Saturday 10 December 2011

Christmas a Time of Hope.


Christmas is above all a time of hope. It is the darkest, coldest and most miserable time of the year in the northern hemisphere. In ancient times the winter solstice was celebrated as the time when daylight begins to lengthen and the prospect of Spring seems not too far distant. It was this time that the early Christian Church chose to celebrate the birth of Jesus although his actual birth was probably in Spring time. The Church chose wisely for it is at the darkest times that hope means most of all: when all the natural world seems to be cold and dead.
The Star of Bethlehem has, in a sense, only a bit part in the Christmas story it guides the wise men and the shepherds but its significance is much greater than that. The star is a symbol of hope in a dark and brutal world ,as dark then as it is now: a time of the massacre of the Holy Innocents by the brutal Herod. Yet the wise men followed the star in hope and so too did the shepherds. In a time when Christmas can be about so much less, about materialism, gluttony and greed; all that the babe of Bethlehem stood against, it is well to remember the star that shone in hope above the simple stable yard.
There is some cause for hope in that a recent survey by the Institute of Marketing found that hard times have had a major effect upon people's values they are:
1. a profound need for hope;
2. a sense of post-materialism;
3. a focus on people and things closest to us;
4. the comfort of ritual; and
5. the idea of the rewards of practicality, planning and hard work.
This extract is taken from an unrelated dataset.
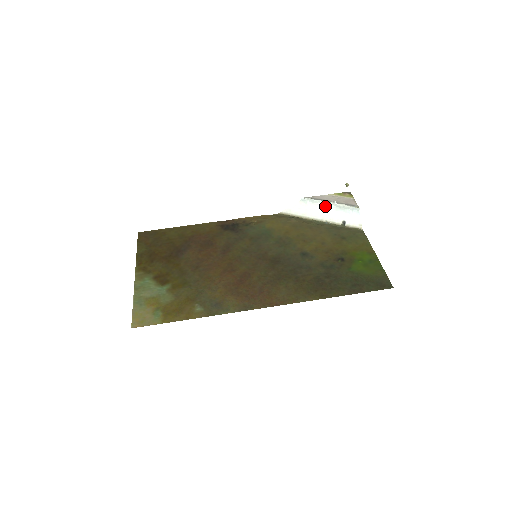
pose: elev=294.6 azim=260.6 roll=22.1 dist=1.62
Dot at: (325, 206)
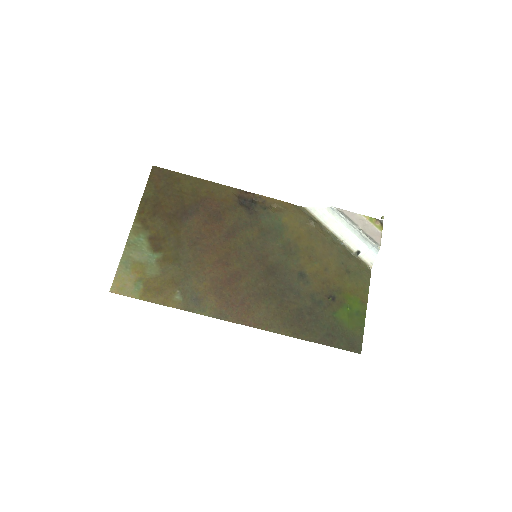
Dot at: (350, 227)
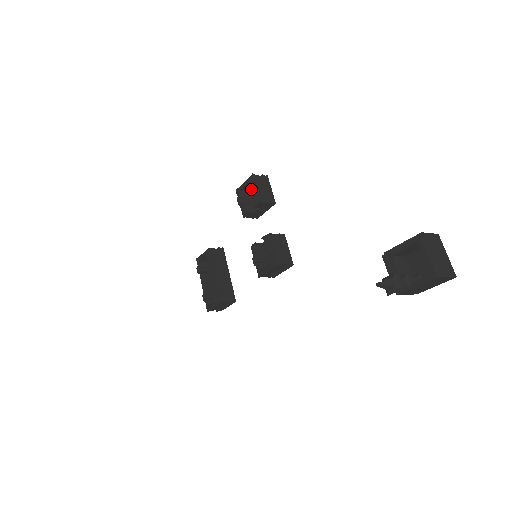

So, people want to hope - to believe in a better future, a long term vision of a society where people have common values which focus on each other rather than on 'things'. Help with our communities and kindness and generosity shown to each other and a concern for family and those closest to us which Christmas renews. Even when we are beset by hardship, illness and all the troubles of everyday life we can hope in time, "all will be well and all manner of things shall be well."